On Monday night, June 6, 2022, Denver’s City Council passed a series of amendments to the municipal and zoning codes known as the “Expanding Housing Affordability” proposal. As covered in our February 2022 and November 2021 alerts, the proposal is the first in the state to take advantage of recent state legislation that superseded a prior Colorado Supreme Court decision prohibiting local governments from requiring rental housing developers to provide affordable units in new projects.

Since the version of the proposal unveiled in February, the requirements for both the number of units and level of affordability have increased following input from City Council and the Land Use and Transportation Infrastructure committee. Final affordability requirements, as well as updated linkage fees for non-residential development, are available in Denver’s two-page summary of the proposal.

For on-site compliance, developers are provided with two options: the first (“Option 1”) treats the area median income (AMI) threshold as a minimum for all required affordable units, while the second (“Option 2”) calculates the AMI threshold as an “effective average” of all affordable units on site. The final requirements vary depending on whether the project is located within a “high market area” or a “typical market area,” and while Denver has not formally set those boundaries yet, the distinction generally defers to land value relative to the rest of the city. The ordinance also allows for developers to pay a fee-in-lieu of building affordable units, the amount of which ranges from $250,000 per required affordable unit (under Option 1) for small rental developments in typical market areas to $478,000 per required affordable unit (under Option 1) for for-sale developments in high market areas. The approved proposal also leaves the door open for negotiated agreements for alternative compliance, such as fewer affordable units at a greater depth of affordability. For example, a proposed seven-story project consisting of 100 rental units in a “typical” market area could choose to comply with the new requirements in any of the following ways:

  • Constructing eight affordable units restricted to 60% AMI;
  • Constructing 12 affordable units, of which six are restricted to 50% AMI and the other six are restricted to 90% AMI (or any other allocation that averages 70% AMI);
  • Paying a fee-in-lieu of $2,000,000 (eight required affordable units times $250,000 per unit); or
  • Negotiating an alternative agreement, for example to provide five affordable units restricted to 40% AMI, subject to the approval of City staff.
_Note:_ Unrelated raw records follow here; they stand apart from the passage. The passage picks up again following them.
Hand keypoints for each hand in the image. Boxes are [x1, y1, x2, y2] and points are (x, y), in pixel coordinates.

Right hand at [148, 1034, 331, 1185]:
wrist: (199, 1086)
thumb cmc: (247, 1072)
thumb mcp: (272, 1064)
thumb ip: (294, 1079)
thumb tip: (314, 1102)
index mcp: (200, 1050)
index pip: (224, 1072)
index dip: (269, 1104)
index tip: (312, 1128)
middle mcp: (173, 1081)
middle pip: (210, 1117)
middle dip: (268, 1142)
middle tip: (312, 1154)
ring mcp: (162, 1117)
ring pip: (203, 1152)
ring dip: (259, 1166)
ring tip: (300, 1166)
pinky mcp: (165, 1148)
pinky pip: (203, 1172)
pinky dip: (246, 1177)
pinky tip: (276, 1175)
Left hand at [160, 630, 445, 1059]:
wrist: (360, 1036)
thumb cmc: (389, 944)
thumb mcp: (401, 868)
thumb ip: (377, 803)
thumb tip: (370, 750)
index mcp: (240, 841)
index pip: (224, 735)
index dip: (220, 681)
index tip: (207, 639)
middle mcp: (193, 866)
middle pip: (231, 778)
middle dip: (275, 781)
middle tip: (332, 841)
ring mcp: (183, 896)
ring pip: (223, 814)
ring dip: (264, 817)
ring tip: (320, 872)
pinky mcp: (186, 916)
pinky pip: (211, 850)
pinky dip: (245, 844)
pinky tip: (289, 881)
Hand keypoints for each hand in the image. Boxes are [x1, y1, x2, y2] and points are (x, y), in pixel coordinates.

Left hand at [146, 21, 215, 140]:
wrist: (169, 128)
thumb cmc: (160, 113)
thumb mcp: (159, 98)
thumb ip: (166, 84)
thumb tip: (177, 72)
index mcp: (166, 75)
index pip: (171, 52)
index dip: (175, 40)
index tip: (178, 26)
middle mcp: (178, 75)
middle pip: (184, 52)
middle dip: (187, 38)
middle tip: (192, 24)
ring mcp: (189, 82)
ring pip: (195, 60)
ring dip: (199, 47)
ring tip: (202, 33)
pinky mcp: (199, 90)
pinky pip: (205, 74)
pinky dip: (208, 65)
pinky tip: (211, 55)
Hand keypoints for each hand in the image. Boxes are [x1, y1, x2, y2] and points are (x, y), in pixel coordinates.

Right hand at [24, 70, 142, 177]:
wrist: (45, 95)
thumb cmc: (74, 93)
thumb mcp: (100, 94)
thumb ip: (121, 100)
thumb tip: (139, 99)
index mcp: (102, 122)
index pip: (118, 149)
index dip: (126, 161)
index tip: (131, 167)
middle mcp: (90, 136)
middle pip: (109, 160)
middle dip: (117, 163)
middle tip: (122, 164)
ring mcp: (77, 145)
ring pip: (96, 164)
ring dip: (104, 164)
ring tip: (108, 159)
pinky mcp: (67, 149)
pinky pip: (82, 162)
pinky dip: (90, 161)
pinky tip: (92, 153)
Bundled with the Expanding Housing Affordability proposal are several changes to the zoning code itself aimed at further encouraging the construction of affordable units by offering various types of incentives to provide “enhanced” compliance with the new structure. Like the baseline standard, the requirements for “enhanced” compliance vary depending on the location and type of residential construction, but generally require providing an additional two to three percent of affordable units at the current AMI level:

In the Suburban, Urban Edge, Urban, General Urban, and Urban Center contexts, incentives generally allow for an additional story of building height in a three-story district, two stories in a five-story district, four stories in eight- and twelve-story districts, and ten stories in twenty-story districts, for projects that provide “enhanced” onsite compliance (or, for nonresidential buildings, payment of two times the currently applicable linkage fee). A similar incentive structure applies in certain Industrial Mixed-Use districts as well.

Perhaps more notably, floor area ratio (FAR) premiums in many of the Downtown contexts have been revised as well. For example, in the Downtown Core district, which applies to much of downtown Denver, FAR premiums that formerly granted significant density bonuses for construction of market rate residential units have been eliminated, along with density bonuses for ground floor retail uses. These bonuses have been replaced with new premiums granted only for construction of “enhanced” affordable units (or, for nonresidential buildings, payment of two times the currently applicable linkage fee). A similar premium structure will apply in the zone districts applicable to the Golden Triangle and Arapahoe Square, although of those two, only the Arapahoe Square zone districts previously awarded bonuses for market rate residential units. While the overall cap on density will not change as a result of the Expanding Housing Affordability Act, developers will find those caps more difficult to reach without providing some measure of “enhanced” affordability.

Projects that provide “enhanced” affordability that are located proximate to public transit will be fully exempt from the City’s minimum parking requirements under the new regime, while those less proximate to transit will be eligible for reduced parking minimums.

Throughout the process, the proposal, and the approved ordinance, has included deadlines for projects to continue under the prior regulations—i.e., to be exempt from the approved proposal. For most commercial developments, projects must have submitted a concept plan by June 30, 2022, and have a final site development plan approved by August 30, 2023, although for projects subject to large development review or subdivision requirements, that later date is extended to December 31, 2023.The deadlines applicable to single and two-unit residential projects are shorter, with permits approved and issued by December 30, 2022.